Yes, it's true, Ohio State leans on Turner more than Kentucky leans on Wall, that Turner is more crucial to the success of Ohio State than Wall is to the success of Kentucky. Take Turner away, and OSU is headed for the NIT. Most of these debates are pure speculation. But not in this case. That quote above from CBS' Gary Parrish, is based on what's really happeneed--not idle e-mail gossip. We got to watch OSU--ranked 15th in the pre-season--get bombed nightly without Turner. The Buckeyes WERE heading for the NIT, if they were lucky.
Then Turner comes back. Of course he couldn't win the first January votes for POY--he wasn't even playing. But once out of the shoot, he flips a 20-point loss at Wisconsin into a home victory over the Badgers. He then goes head-to-head against Robbie Hummel AT Purdue and pulls off the upset, amost single-handedly.
These debates HAVE to be about impact--on a team and its won-lost record. "Most Valuable Player" has always meant most valuable to a player's team. Without Walll, KU's terrific Cousins might have left the Cats with 5 losses by now. Without Turner and NO presence in the paint, OSU would have lost more than 10, based on the real world experiment of a month without Turner.

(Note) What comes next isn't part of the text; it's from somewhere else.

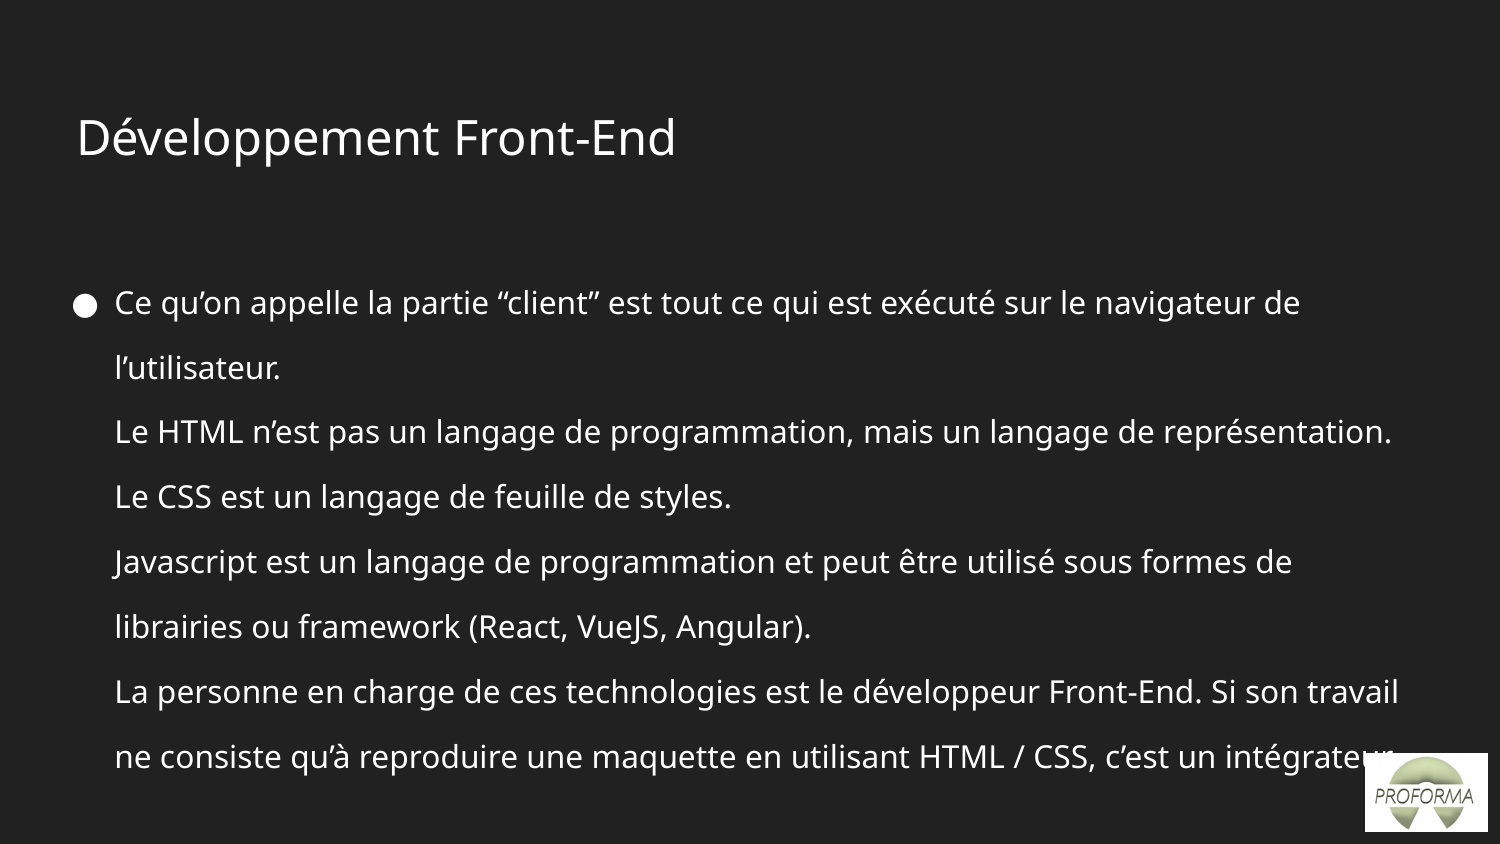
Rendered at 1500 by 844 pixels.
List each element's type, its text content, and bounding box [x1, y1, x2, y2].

The stats for Wall and Turner are close, but Turner is at least equal on the numbers and in key stats, he's better. That brings us back to the big issue: impact, Wall does not take over games to any greater extent than Kalin Lucas, Turner, Cole Aldridge & Sherron Collins or Scottie Reynolds. Wall nearly had a triple double this week--it merely produced an OT win against standard opposition. The Cats have a killer team on paper, with Wall, but are not dominating games on the floor the way Kansas can. And of all these teams, only the Buckeyes play just 6 men. That puts much more on Turner's shoulders than on Wall or any one of the stars on teams with benchloads of McDonald's All-Americans.
Bottom Line--by his early-season absence and by his performance thereafter; And by all the criterial above, Evan Turner has demonstrated in reality he is Player of the Year.
As to Wall and the No 1 NBA pick--he should grade out pretty much like a recent No, 2 pick--Michael Beasley-- a nice player who can't put an NBA team on his back. That should be the criterion for No. 1 NBA pick and Wall does not appear to have that very special quality.
So don't believe the hype, believe your eyes. Watch Wall and Turner in March. You be the judge.